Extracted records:
>> begin
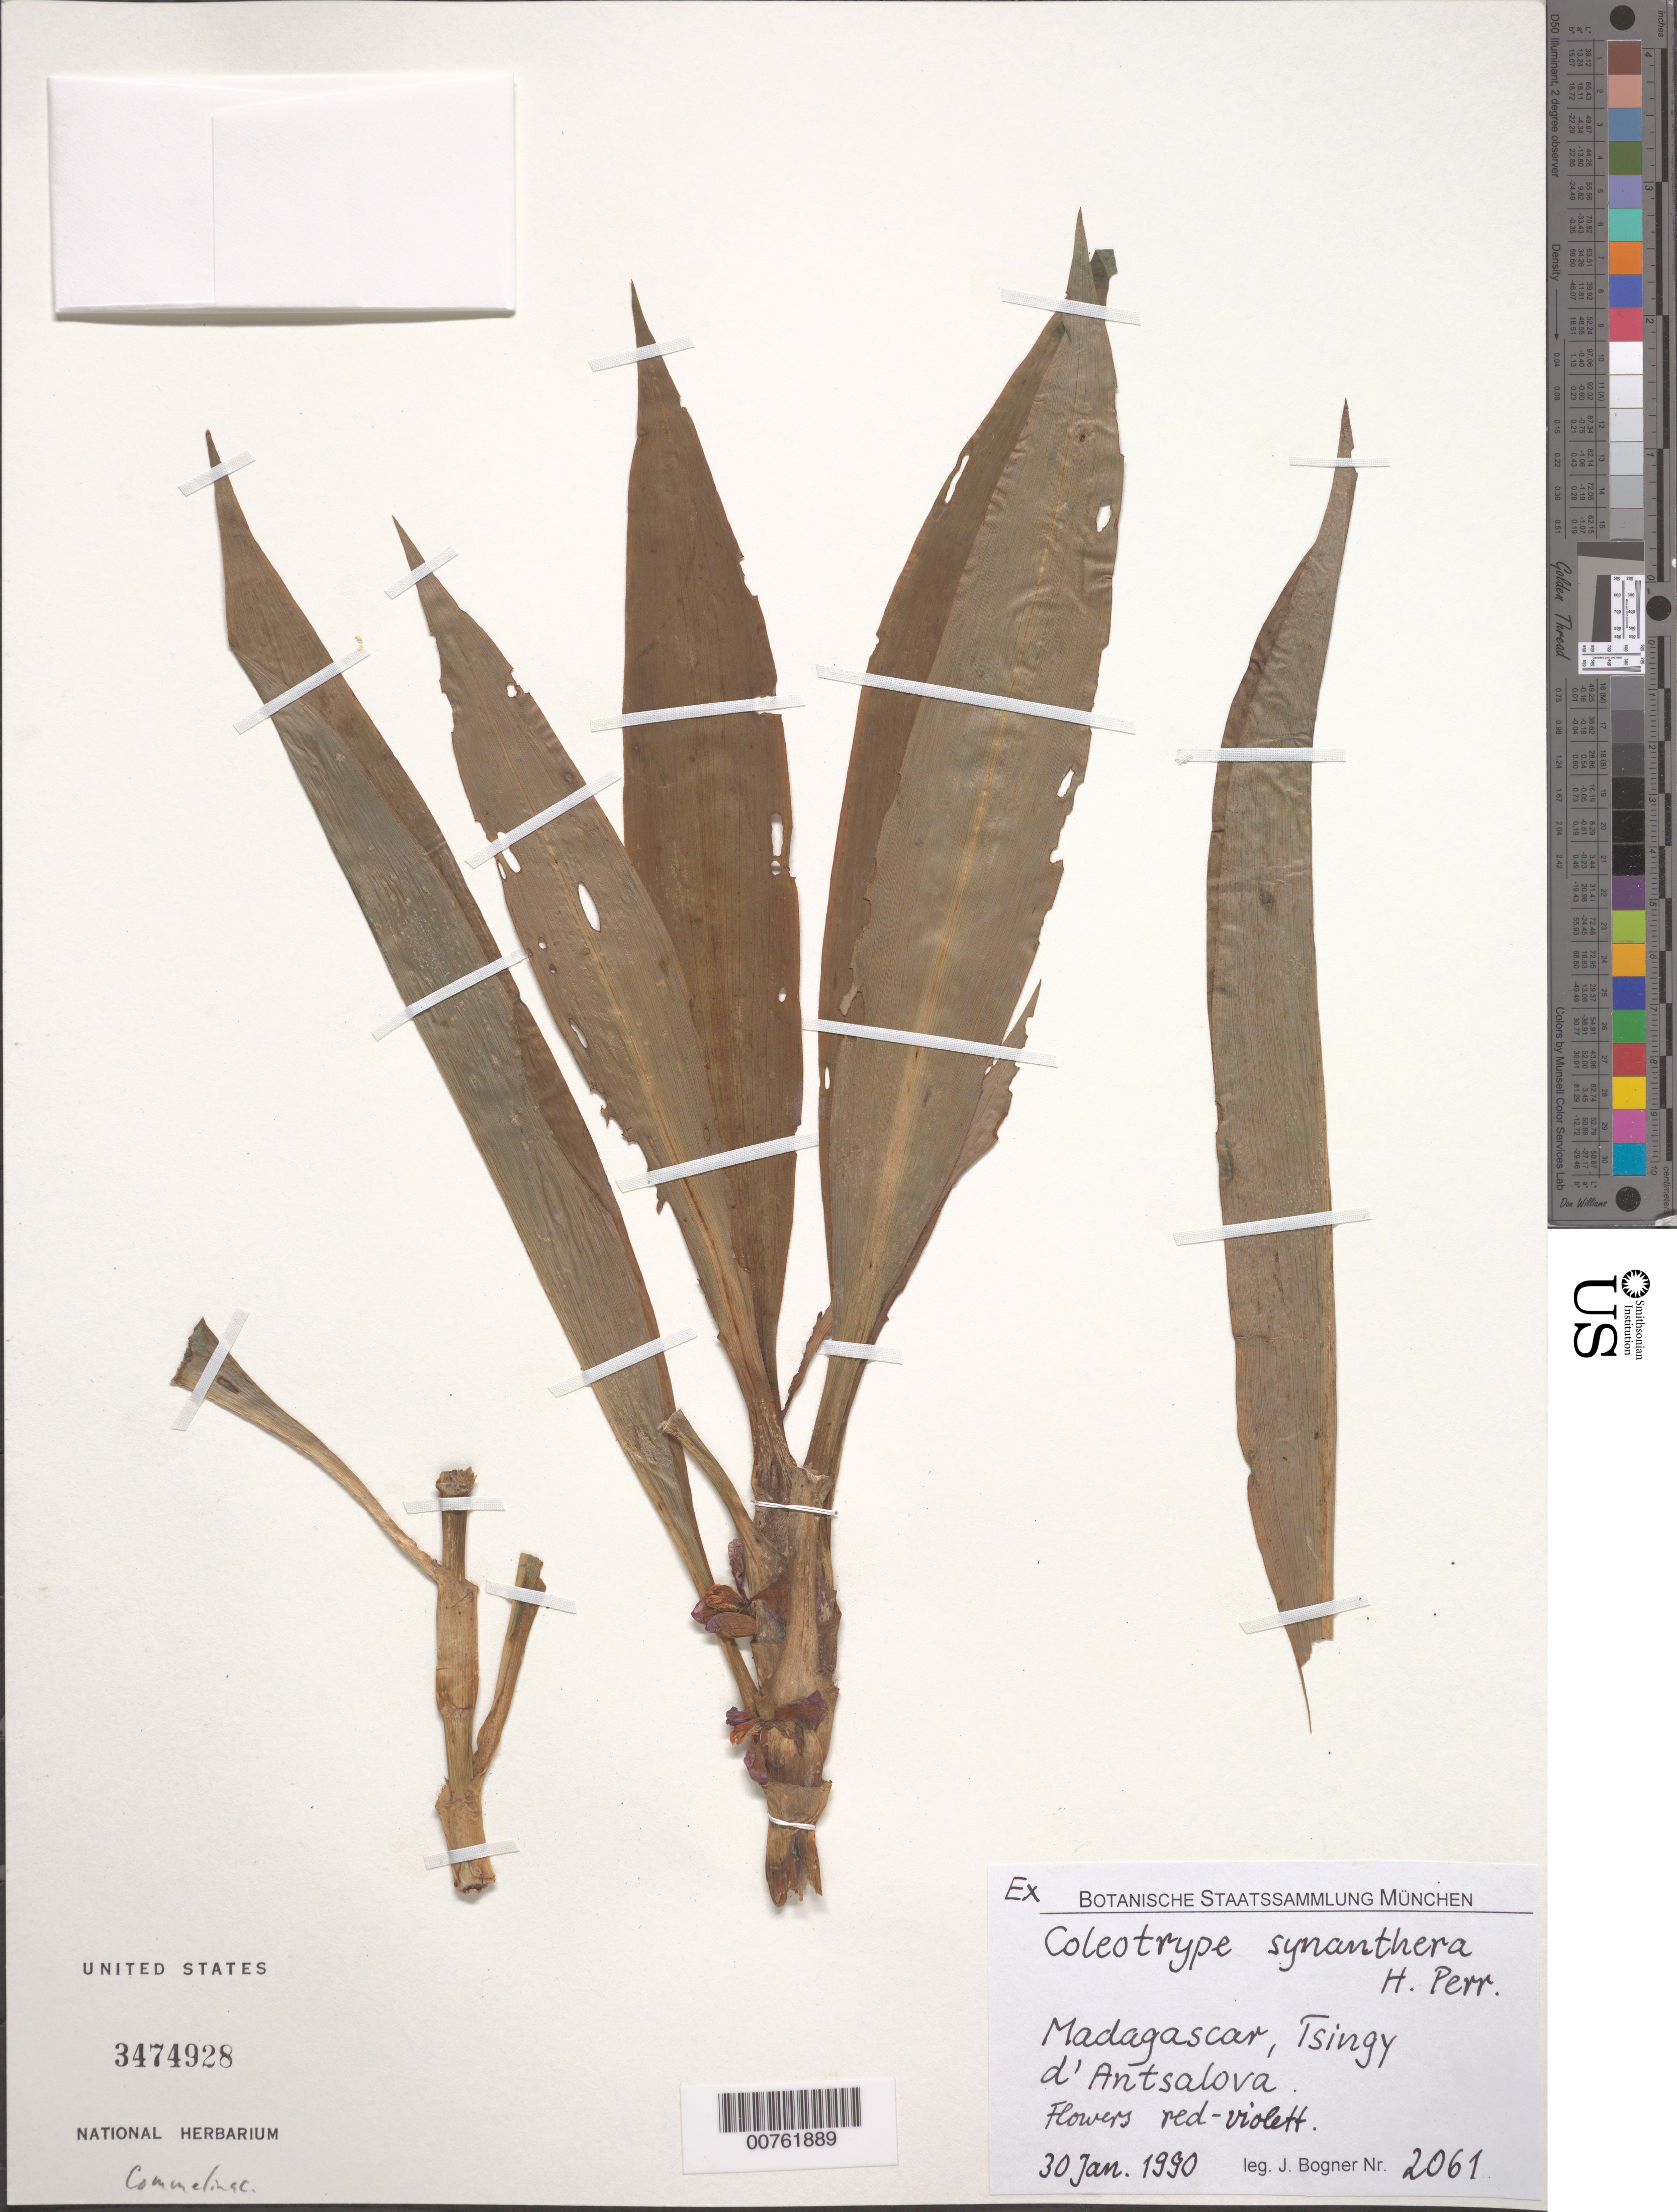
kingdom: Plantae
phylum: Tracheophyta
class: Liliopsida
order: Commelinales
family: Commelinaceae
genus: Coleotrype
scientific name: Coleotrype synanthera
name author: H. Perrier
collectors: J. Bogner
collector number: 2061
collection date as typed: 30 Jan 1990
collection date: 1990-01-30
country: Madagascar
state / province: Melaky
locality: Tsingy d'Antsalova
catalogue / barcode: US 3474928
>> end
Task to carry out> Reproduce all of the material above line for line, without any change, and leave out the pictures.

Response below>
kingdom: Plantae
phylum: Tracheophyta
class: Liliopsida
order: Commelinales
family: Commelinaceae
genus: Coleotrype
scientific name: Coleotrype synanthera
name author: H. Perrier
collectors: J. Bogner
collector number: 2061
collection date as typed: 30 Jan 1990
collection date: 1990-01-30
country: Madagascar
state / province: Melaky
locality: Tsingy d'Antsalova
catalogue / barcode: US 3474928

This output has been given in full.